Stored items

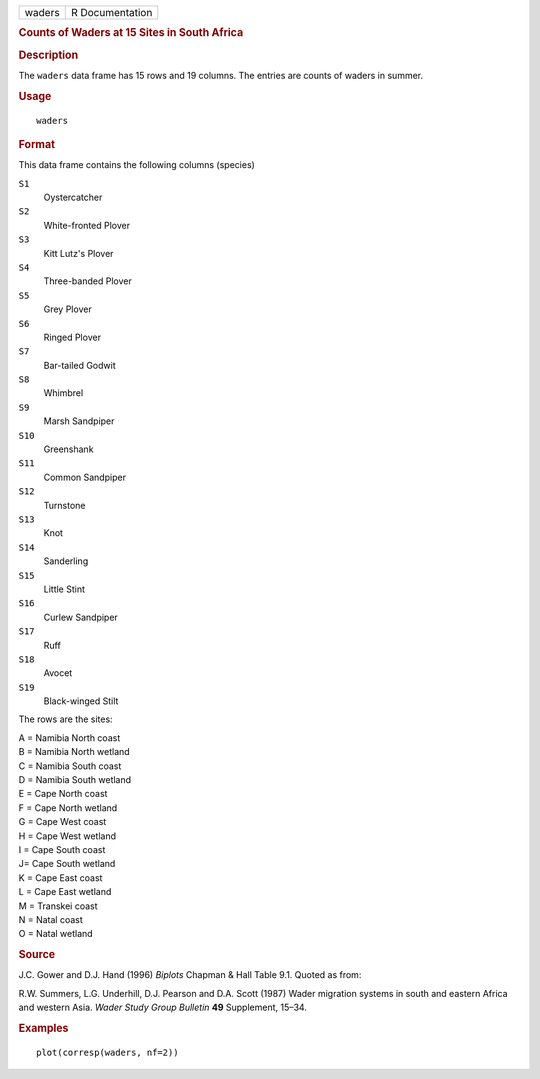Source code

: .. container::

   .. container::

      ====== ===============
      waders R Documentation
      ====== ===============

      .. rubric:: Counts of Waders at 15 Sites in South Africa
         :name: counts-of-waders-at-15-sites-in-south-africa

      .. rubric:: Description
         :name: description

      The ``waders`` data frame has 15 rows and 19 columns. The entries
      are counts of waders in summer.

      .. rubric:: Usage
         :name: usage

      ::

         waders

      .. rubric:: Format
         :name: format

      This data frame contains the following columns (species)

      ``S1``
         Oystercatcher

      ``S2``
         White-fronted Plover

      ``S3``
         Kitt Lutz's Plover

      ``S4``
         Three-banded Plover

      ``S5``
         Grey Plover

      ``S6``
         Ringed Plover

      ``S7``
         Bar-tailed Godwit

      ``S8``
         Whimbrel

      ``S9``
         Marsh Sandpiper

      ``S10``
         Greenshank

      ``S11``
         Common Sandpiper

      ``S12``
         Turnstone

      ``S13``
         Knot

      ``S14``
         Sanderling

      ``S15``
         Little Stint

      ``S16``
         Curlew Sandpiper

      ``S17``
         Ruff

      ``S18``
         Avocet

      ``S19``
         Black-winged Stilt

      The rows are the sites:

      | A = Namibia North coast
      | B = Namibia North wetland
      | C = Namibia South coast
      | D = Namibia South wetland
      | E = Cape North coast
      | F = Cape North wetland
      | G = Cape West coast
      | H = Cape West wetland
      | I = Cape South coast
      | J= Cape South wetland
      | K = Cape East coast
      | L = Cape East wetland
      | M = Transkei coast
      | N = Natal coast
      | O = Natal wetland

      .. rubric:: Source
         :name: source

      J.C. Gower and D.J. Hand (1996) *Biplots* Chapman & Hall Table
      9.1. Quoted as from:

      R.W. Summers, L.G. Underhill, D.J. Pearson and D.A. Scott (1987)
      Wader migration systems in south and eastern Africa and western
      Asia. *Wader Study Group Bulletin* **49** Supplement, 15–34.

      .. rubric:: Examples
         :name: examples

      ::

         plot(corresp(waders, nf=2))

** The problem **
Only the lines above starting at the one containing "Namibia North coast" and ending at the one containing "R.W. Summers, L.G.", both included, are to be returned, exactly as they read.

** Result **
      | A = Namibia North coast
      | B = Namibia North wetland
      | C = Namibia South coast
      | D = Namibia South wetland
      | E = Cape North coast
      | F = Cape North wetland
      | G = Cape West coast
      | H = Cape West wetland
      | I = Cape South coast
      | J= Cape South wetland
      | K = Cape East coast
      | L = Cape East wetland
      | M = Transkei coast
      | N = Natal coast
      | O = Natal wetland

      .. rubric:: Source
         :name: source

      J.C. Gower and D.J. Hand (1996) *Biplots* Chapman & Hall Table
      9.1. Quoted as from:

      R.W. Summers, L.G. Underhill, D.J. Pearson and D.A. Scott (1987)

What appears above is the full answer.